BEGIN Passage for review
Sent from AutoGuide.com Free App


----------



## XtremeRevolution (Jan 19, 2012)

What's your budget? Are you planning on keeping the stock tire size?

Sent from AutoGuide.com App


----------



## sciphi (Aug 26, 2011)

XtremeRevolution said:


> What's your budget? Are you planning on keeping the stock tire size?
> 
> Sent from AutoGuide.com App


About $500-700 before installation/rebates, and I do want to keep the stock size. The 235/45-17 would be nice, but I can't justify a fuel economy hit for improved handling.


----------



## Mick (Dec 31, 2011)

There's a set of lt wheels for sale locally for $600 maybe less but the money you'd save will be lost in shipping I think. Either way let me know if you want link.


----------



## sciphi (Aug 26, 2011)

Thanks, but I'm not interested in getting a 3rd set of wheels for my Cruze, LOL! Although I could likely sell the wheels to a local Sonic owner who wants to upgrade from the 15's. Wheels/tires are heavy buggers to ship, so that would kill any cost savings/profit of selling the wheels. And I wouldn't part with the lightweight Eco wheels, since a 2LT's 17's are guaranteed to weigh a lot more than Eco 17's.


----------



## milehigh (Nov 24, 2012)

I am watching the Continental PureContact tires as a potential for my car next year. Seen a few around and they look cool...


----------



## Vetterin (Mar 27, 2011)

While I'm also considering another set of Fuel Max for my replacements I am also looking at the 
Assurance TripleTred All-Seasons. 
[h=1] [/h]


----------



## XtremeRevolution (Jan 19, 2012)

Pretty much anything other than a LRR tire will be significantly heavier, so your best bet will be to get some comparisons done of other LRR tires. For their purposes, I think the Goodyear tires on our cars are actually pretty good.


----------



## jblackburn (Apr 14, 2012)

Michelin has an MXV4 in a LRR variant. 

They're [in standard form] one of the best riding, longest-lasting, and best traction tires I've had the pleasure of owning. Not fantastic for handling though if you like to drive like a hooligan.


----------



## XtremeRevolution (Jan 19, 2012)

jblackburn said:


> Michelin has an MXV4 in a LRR variant.
END Passage for review
- _Exercise directions_
Revise the tire thread from "I am watching" to "Assurance TripleTred All-Seasons.", changing "Continental PureContact" to "Michelin Defender". Answer using only the tire thread.
BEGIN Record extracts
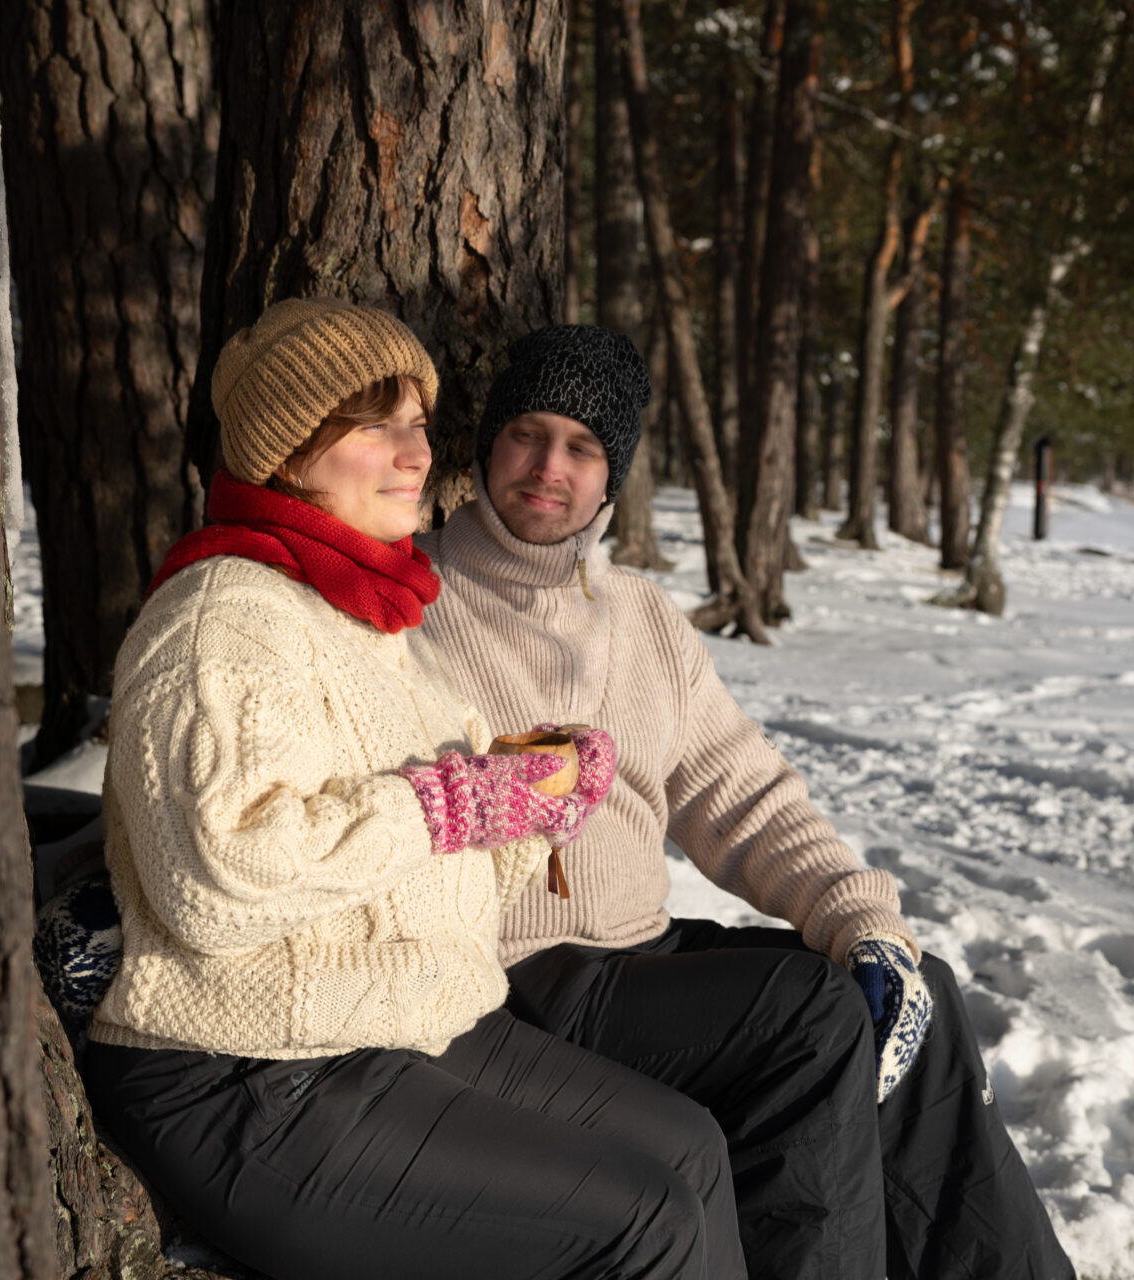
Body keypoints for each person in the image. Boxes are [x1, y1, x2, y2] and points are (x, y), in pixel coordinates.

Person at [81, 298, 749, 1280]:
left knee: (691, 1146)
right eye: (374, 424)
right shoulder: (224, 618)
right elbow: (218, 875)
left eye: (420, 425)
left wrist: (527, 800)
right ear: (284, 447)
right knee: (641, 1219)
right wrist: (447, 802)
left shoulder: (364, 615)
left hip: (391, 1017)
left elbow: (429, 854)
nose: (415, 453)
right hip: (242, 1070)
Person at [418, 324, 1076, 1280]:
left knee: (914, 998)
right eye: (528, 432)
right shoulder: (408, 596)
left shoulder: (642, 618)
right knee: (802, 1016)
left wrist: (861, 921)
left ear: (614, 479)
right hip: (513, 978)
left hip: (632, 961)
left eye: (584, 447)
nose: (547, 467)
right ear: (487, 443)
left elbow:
END Record extracts
- _Task answer_
I am watching the Michelin Defender tires as a potential for my car next year. Seen a few around and they look cool...


----------



## Vetterin (Mar 27, 2011)

While I'm also considering another set of Fuel Max for my replacements I am also looking at the 
Assurance TripleTred All-Seasons.